**The task**
Only the lines from the one that contains "right back paw: (187, 341)" to the last line below, both included, should be transcribed. Pictures stay out of the copy.

**Provided records**

- - -

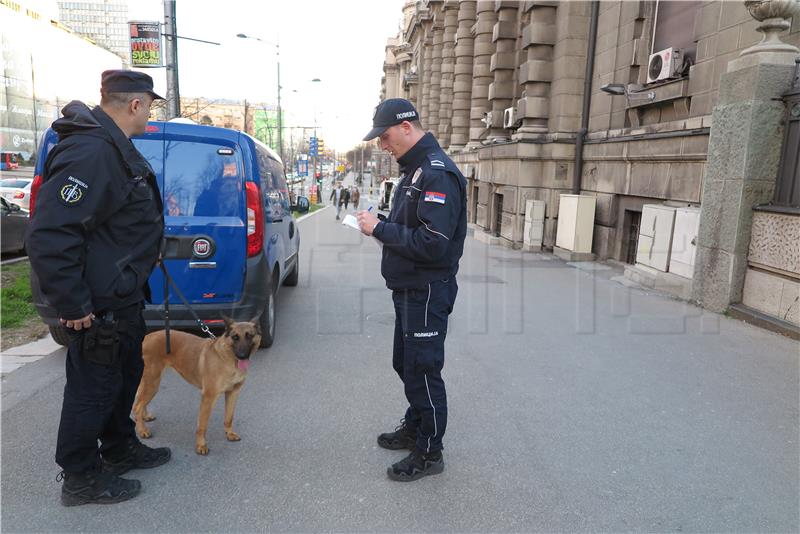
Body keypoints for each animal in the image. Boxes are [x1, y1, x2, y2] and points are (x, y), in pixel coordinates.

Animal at [133, 318, 260, 456]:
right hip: (152, 383)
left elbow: (229, 417)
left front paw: (229, 433)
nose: (242, 356)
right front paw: (201, 445)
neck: (228, 358)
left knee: (140, 401)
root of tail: (146, 337)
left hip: (149, 382)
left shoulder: (233, 393)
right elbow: (202, 425)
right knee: (137, 407)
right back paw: (142, 430)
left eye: (250, 336)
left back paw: (145, 417)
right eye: (235, 337)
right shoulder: (208, 397)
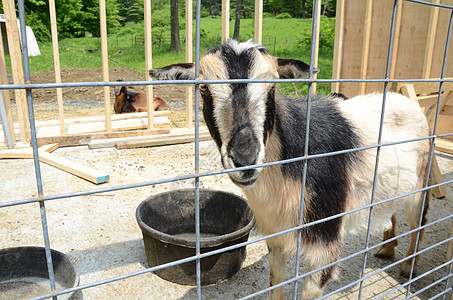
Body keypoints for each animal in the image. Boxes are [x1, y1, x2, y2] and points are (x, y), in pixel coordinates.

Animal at [149, 40, 430, 300]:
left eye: (272, 87)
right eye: (204, 88)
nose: (245, 157)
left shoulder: (325, 238)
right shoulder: (276, 234)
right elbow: (276, 280)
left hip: (421, 181)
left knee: (419, 220)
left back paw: (409, 267)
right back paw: (387, 250)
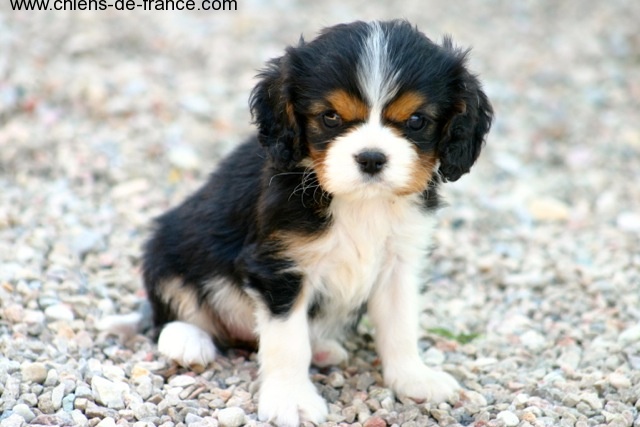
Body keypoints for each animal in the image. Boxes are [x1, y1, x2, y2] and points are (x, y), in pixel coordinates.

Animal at [144, 18, 496, 426]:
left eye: (416, 121)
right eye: (330, 117)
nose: (371, 158)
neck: (360, 202)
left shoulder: (399, 264)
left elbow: (401, 326)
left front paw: (414, 378)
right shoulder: (280, 268)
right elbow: (288, 343)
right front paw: (292, 399)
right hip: (167, 245)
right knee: (170, 311)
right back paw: (187, 341)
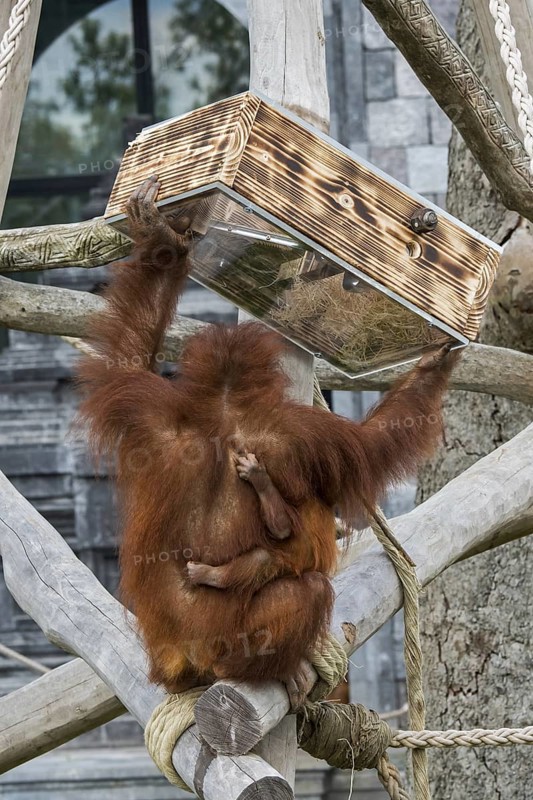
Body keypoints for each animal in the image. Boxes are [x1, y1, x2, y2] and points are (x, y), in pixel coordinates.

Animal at [76, 175, 459, 707]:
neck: (224, 405)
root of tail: (189, 657)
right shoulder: (311, 435)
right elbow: (372, 445)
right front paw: (434, 365)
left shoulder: (144, 406)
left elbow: (126, 354)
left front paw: (157, 233)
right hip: (231, 642)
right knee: (309, 587)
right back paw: (280, 667)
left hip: (171, 657)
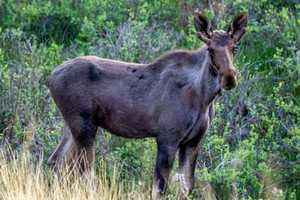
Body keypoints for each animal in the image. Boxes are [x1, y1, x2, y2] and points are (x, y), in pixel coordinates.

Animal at [47, 12, 247, 198]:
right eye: (210, 49)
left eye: (235, 48)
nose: (229, 78)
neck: (204, 97)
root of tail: (50, 78)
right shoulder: (167, 138)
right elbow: (159, 188)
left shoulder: (192, 142)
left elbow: (187, 187)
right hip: (85, 127)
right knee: (84, 173)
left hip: (71, 126)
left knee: (56, 162)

- - -

**Solution below**
right back paw: (187, 341)
Body keypoints for each animal in the image. Boxes are [x1, y1, x2, y2] and points are (x, y), in pixel coordinates.

Animal at [76, 175, 459, 707]:
neck: (224, 405)
root of tail: (189, 657)
right shoulder: (311, 435)
right elbow: (372, 445)
right front paw: (434, 365)
left shoulder: (144, 406)
left elbow: (126, 354)
left front paw: (157, 233)
right hip: (231, 642)
right knee: (309, 587)
right back paw: (280, 667)
left hip: (171, 657)
Body keypoints for each animal in the image. Boxes are [x1, y1, x2, y2] and points are (x, y), in pixel coordinates.

Animal at [47, 12, 247, 198]:
right eye: (210, 49)
left eye: (235, 48)
nose: (229, 78)
neck: (204, 97)
root of tail: (50, 78)
right shoulder: (167, 138)
right elbow: (159, 188)
left shoulder: (192, 142)
left elbow: (187, 187)
right hip: (85, 127)
right knee: (84, 173)
left hip: (71, 126)
left knee: (56, 162)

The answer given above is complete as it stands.